Il se définit lui même comme une “Machine” ou comme un “OVNI“. En 2014, le rappeur marseillais dévoilait l’album “Dans Ma Paranoïa” sans que personne n’y croit vraiment. Un animateur radio nous a confié que lors de sa première radio sur une onde locale de l’Est Parisien, personne ne croyait vraiment en son talent. Une fois son passage terminée, certains membres du personnel de la radio étaient hilares. Cependant, dès le lendemain, des demandes affluent pour connaître le nom de cet artiste inconnu qui vient d’être diffusé.

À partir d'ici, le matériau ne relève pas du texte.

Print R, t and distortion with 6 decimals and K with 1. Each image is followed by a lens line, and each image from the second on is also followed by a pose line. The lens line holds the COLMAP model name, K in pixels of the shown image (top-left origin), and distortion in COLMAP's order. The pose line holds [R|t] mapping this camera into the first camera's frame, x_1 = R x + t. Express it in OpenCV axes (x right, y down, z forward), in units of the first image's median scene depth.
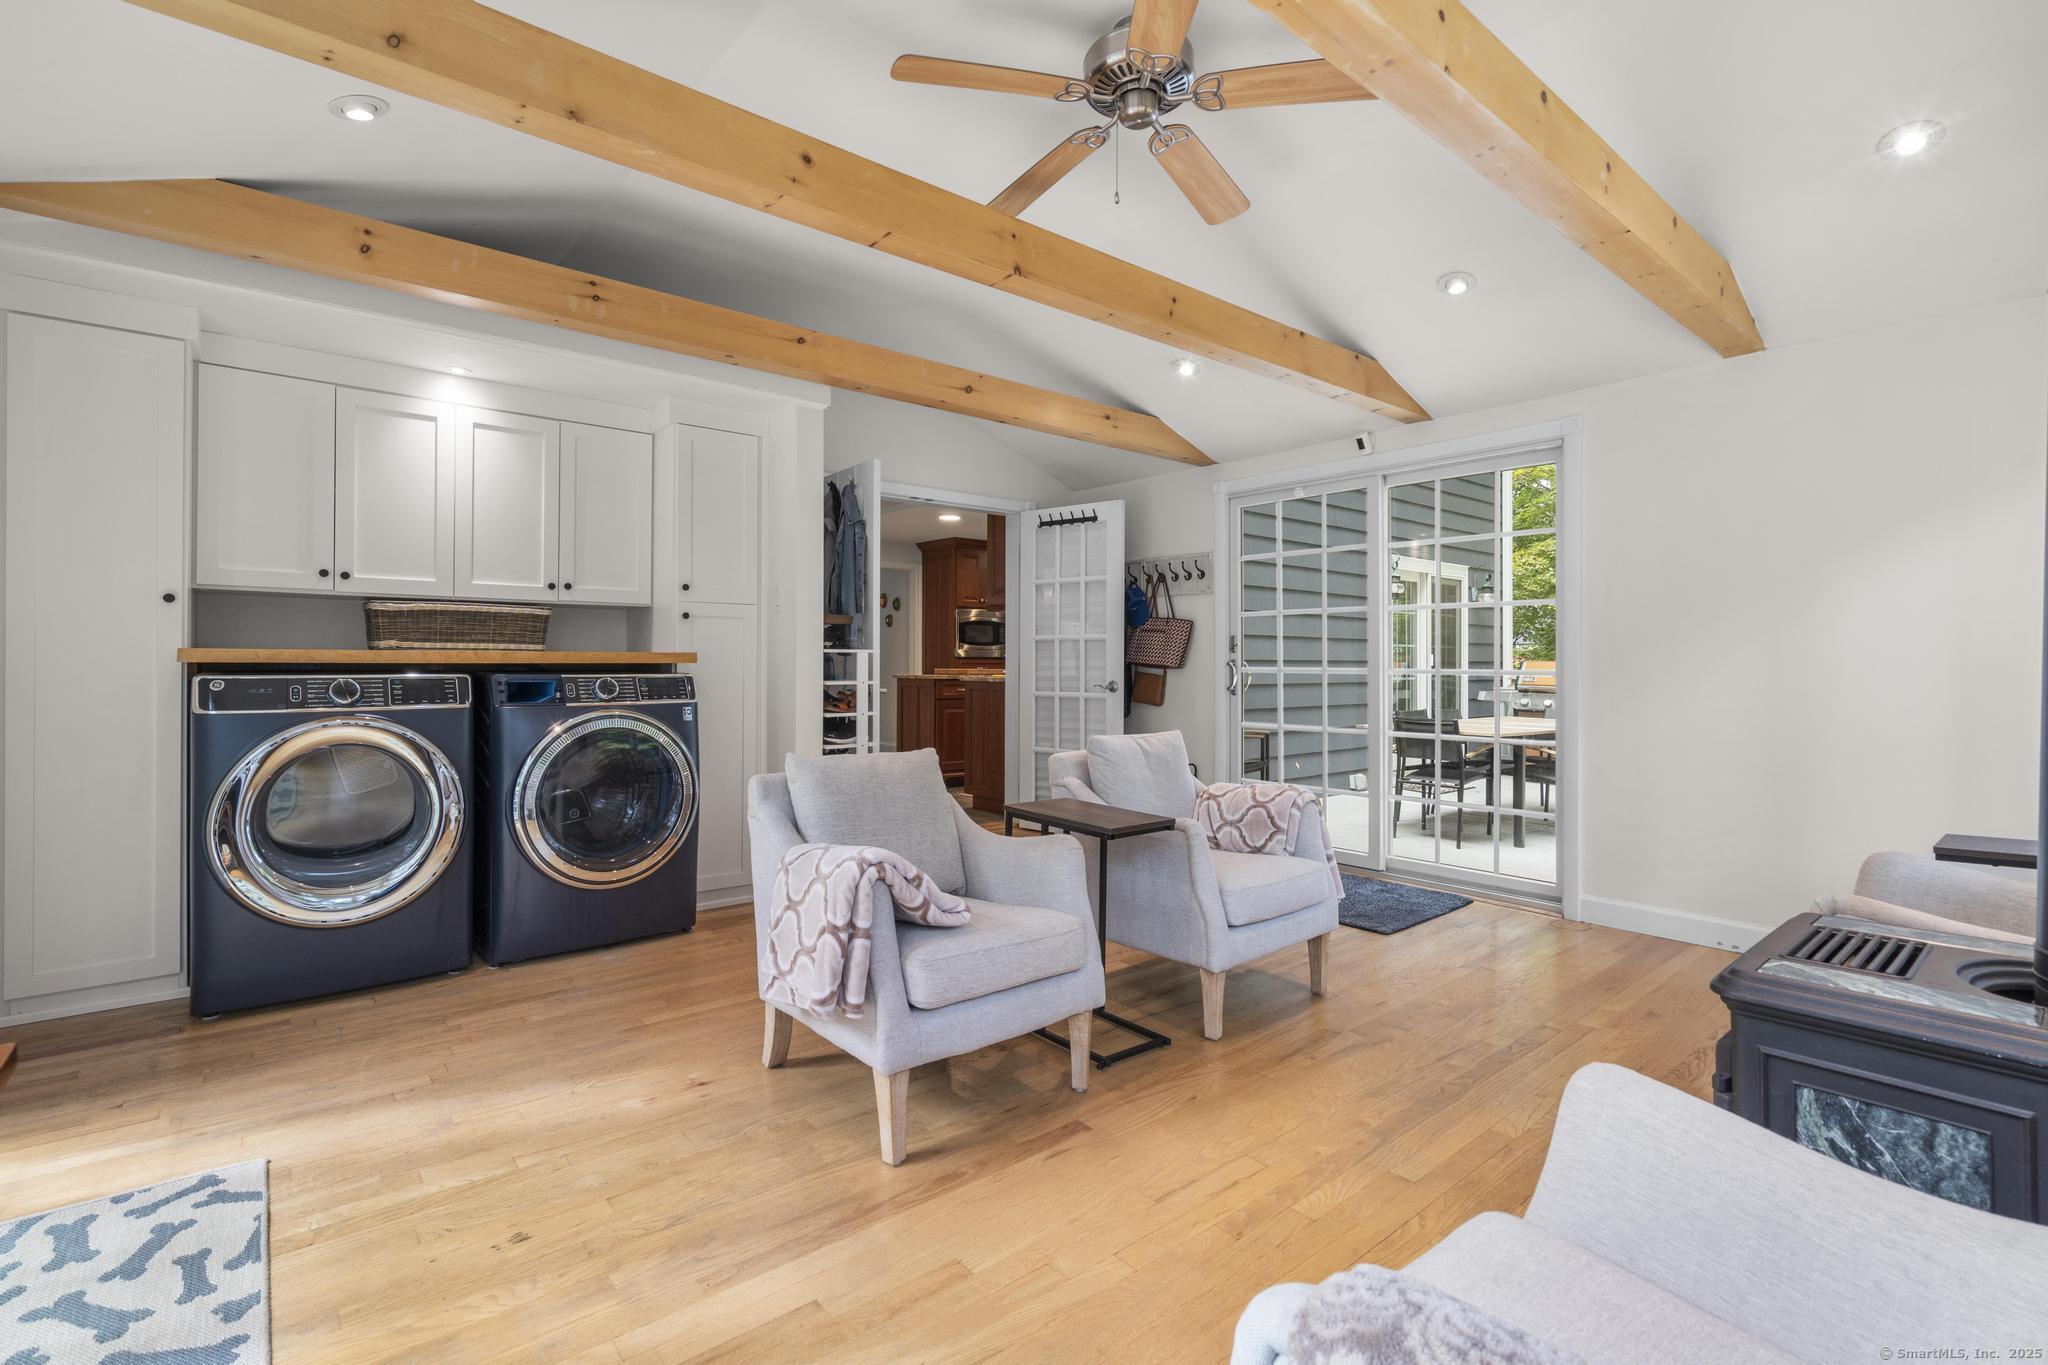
lens RADIAL K [[930.8, 0, 1024.3], [0, 930.8, 665.2], [0, 0, 1]] dist [0.002803, 0.000627]
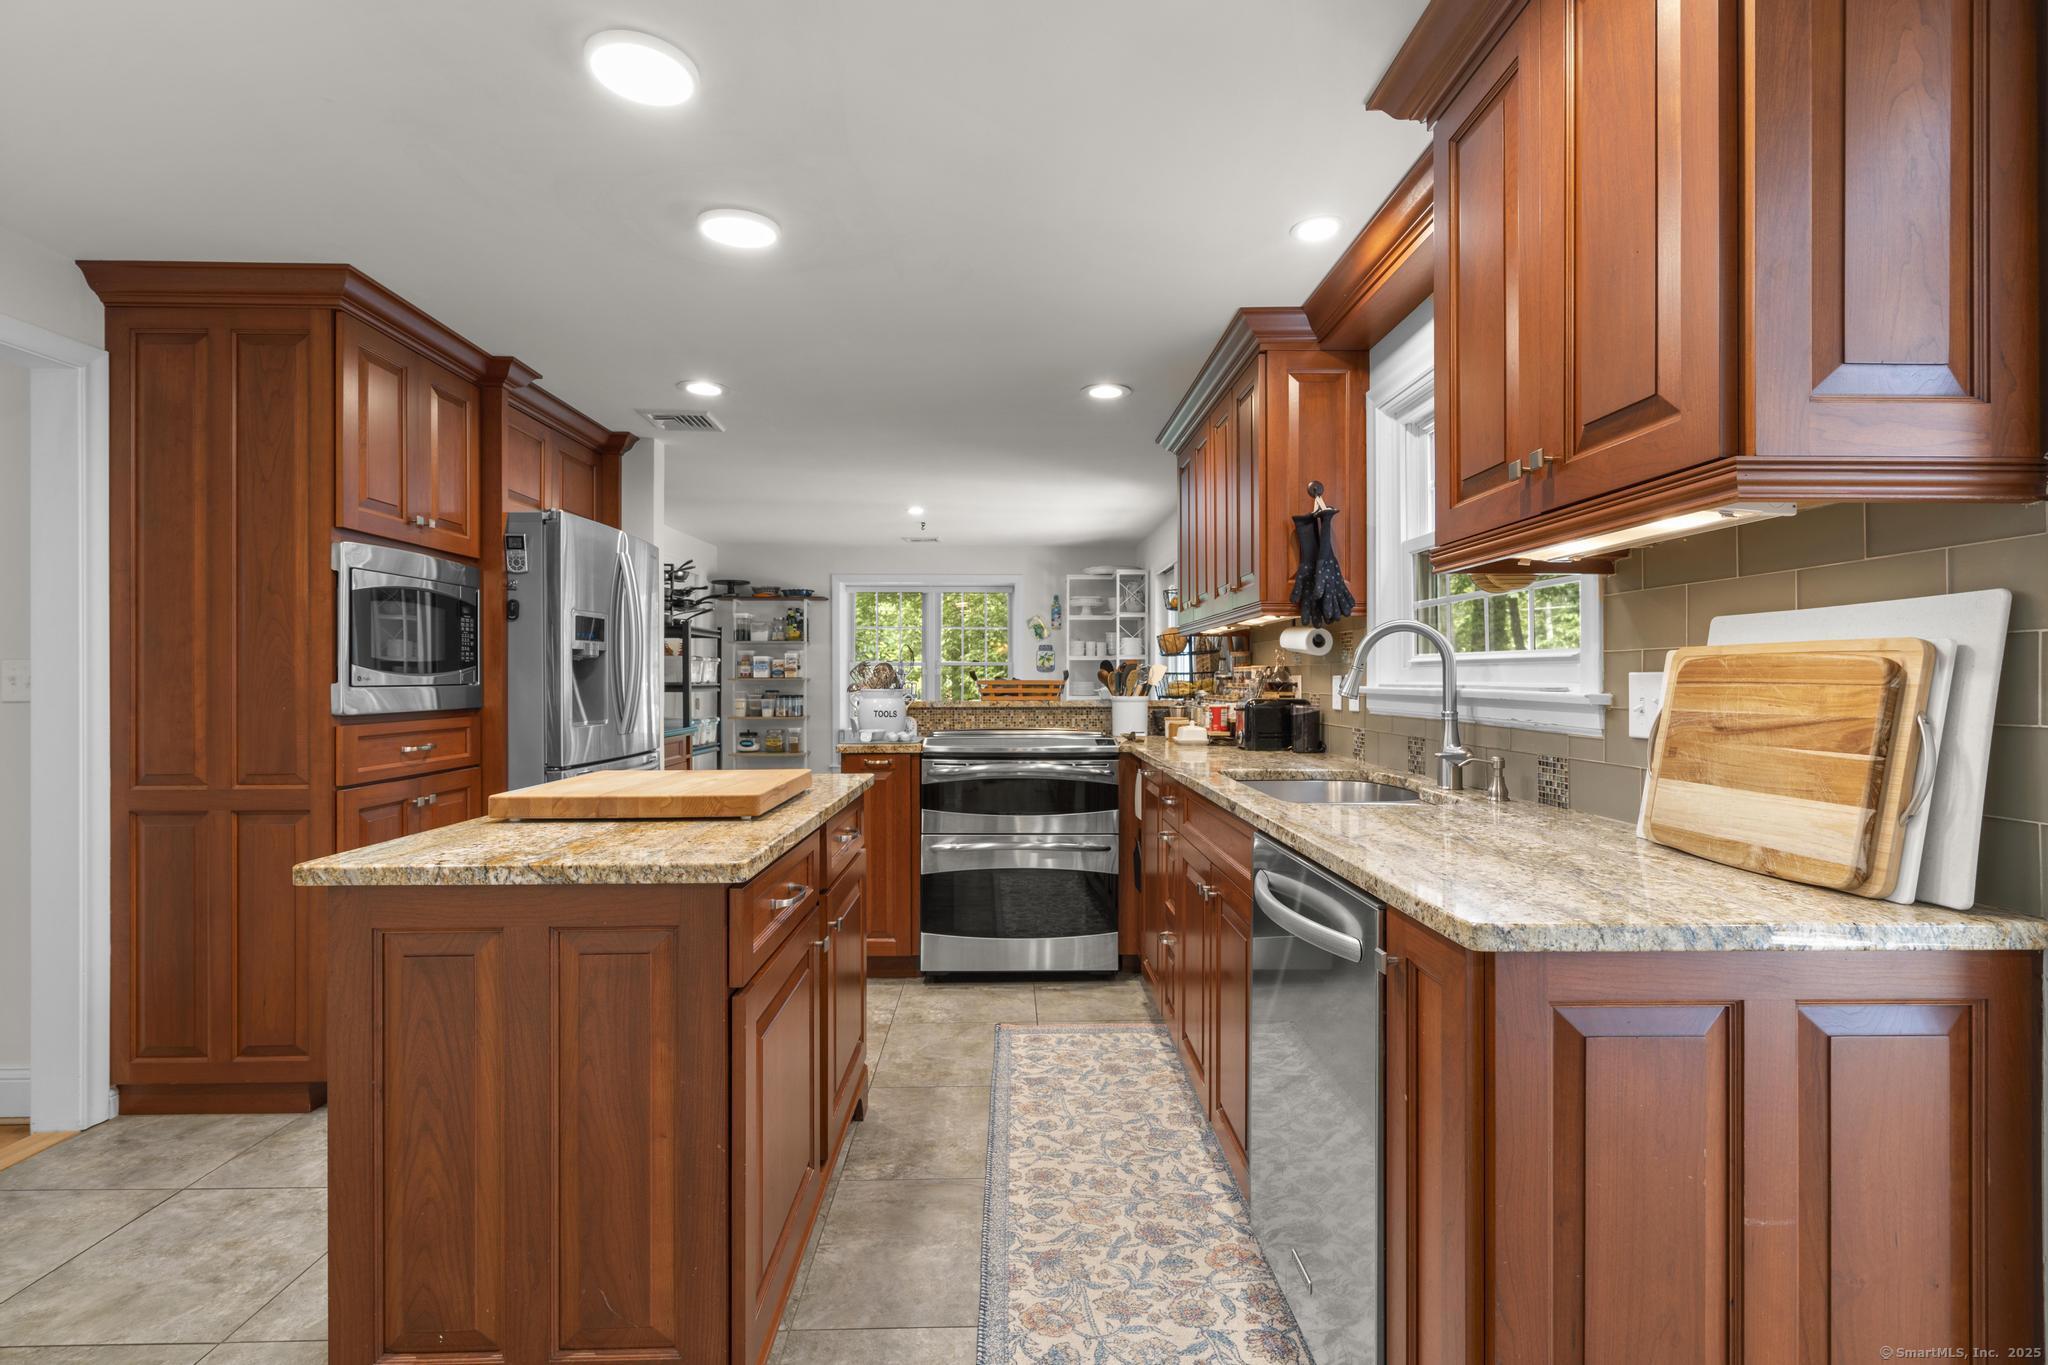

A cette époque, Jul bastonne sur l’autotune alors que les gardiens du temple en on fait l’ennemi numéro 1 du rap français. Le “Noble Art” décrit par IAM dans ce featuring avec Method Man et Redman serait-il sur le point de prendre le chemin aride de l’entertainment.

Près de 6 ans plus tard en 2020, l’autotune fait partie de l’arsenal technique d’un rappeur. Depuis les amateurs de Cloud qui en font un usage intensif, jusqu’aux trappeurs qui font appellent au vocoder pour leur refrain, l’autotune ne s’est pas démocratisé, il s’est tout simplement généralisé.

C’est assez bien résumé. Car B2O introduit l’autotune en France avec “0.9″ un album honni qui finira par être apprécié avec le temps. Puis Jul c’est l’explosion. Le mois dernier, l’OVNI dévoile son vingtième album en 6 ans. Tous ces albums (payants et non gratuits) ont été au moins certifiés or sinon ou de platine, et “My World” est disque de diamant. Mieux encore, son ingénieur du son déclare dans un sujet sur Kombini qu’il réalise des compositions instrumentales en moins de 5 minutes. Dernièrement de passage sur Skyrock, le rappeur a déclaré qu’il avait réalisé une vingtaine de titres en studio depuis la compo jusqu’à l’interprétation en une journée.

Pour comprendre ce phénomène, il faut bien comprendre que comme l’a remarqué Mouloud Achour : Jul a lancé un style musical. Un peu comme la Cloud avec PNL, la Trap avec Kaaris, il est le padre d’un genre à part en France. Et contrairement à la Cloud ou à la Trap, il n’y pas vraiment de “son à la jul” aux Etats Unis. Ce savant mélange de reggaeton avec une bonne dose d’autotune et des lyrics très subjectiviste. Avec Jul on voyage “en lui même” et surtout en rythme. En 2014, quand Jul commence sa grande aventure, c’est l’apogée de la Chicha. Jul c’est un format qui passe partout et surtout pour faire la fête.

Si on y regarde bien malgré le talent indéniable de son fondateur. Le “son à la Jul” est toujours fondé sur le même schéma (presque toujours) : une rythmique reggaeton, une instrumentale chargée unique en son genre, des propos subjectifs et minimalistes, et une bonne dose d’autotune. Ce format, Jul le maîtrise à merveille. Selon certains témoignages il aurait des milliers de titres en stock. Ce qui explique sa grande productivité.

Aujourd’hui le rappeur marseillais a vendu plus d’albums qu’aucun autres rappeurs français. Sa productivité n’explique pas tout. Iam et MC Solaar ont commencé bien avant lui.

Et n’en déplaise aux gardiens du temple, “le rap n’était pas mieux avant“. Notre regard de quadra désabusé sur Jul est le même que celui des quadra d’une autre époque qui méprisaient notre rap, c’est le même regard que que l’on portait sur le rock dans les 70′ et la Pop dans les 90′. Qu’on le veuille ou non la musique est générationnelle et c’est à notre tour d’être “des vieux cons“. Alors on pourra toujours se consoler en passant en boucle les artistes d’aujourd’hui qui respectent nos codes de l’excellence. Mais on est aussi con qu’un Zemmour en quête d’identité gauloise.

Jul a industrialisé le Rap à l’ère du numérique. Elle sont bien à Marseille “Les Cités D’or”.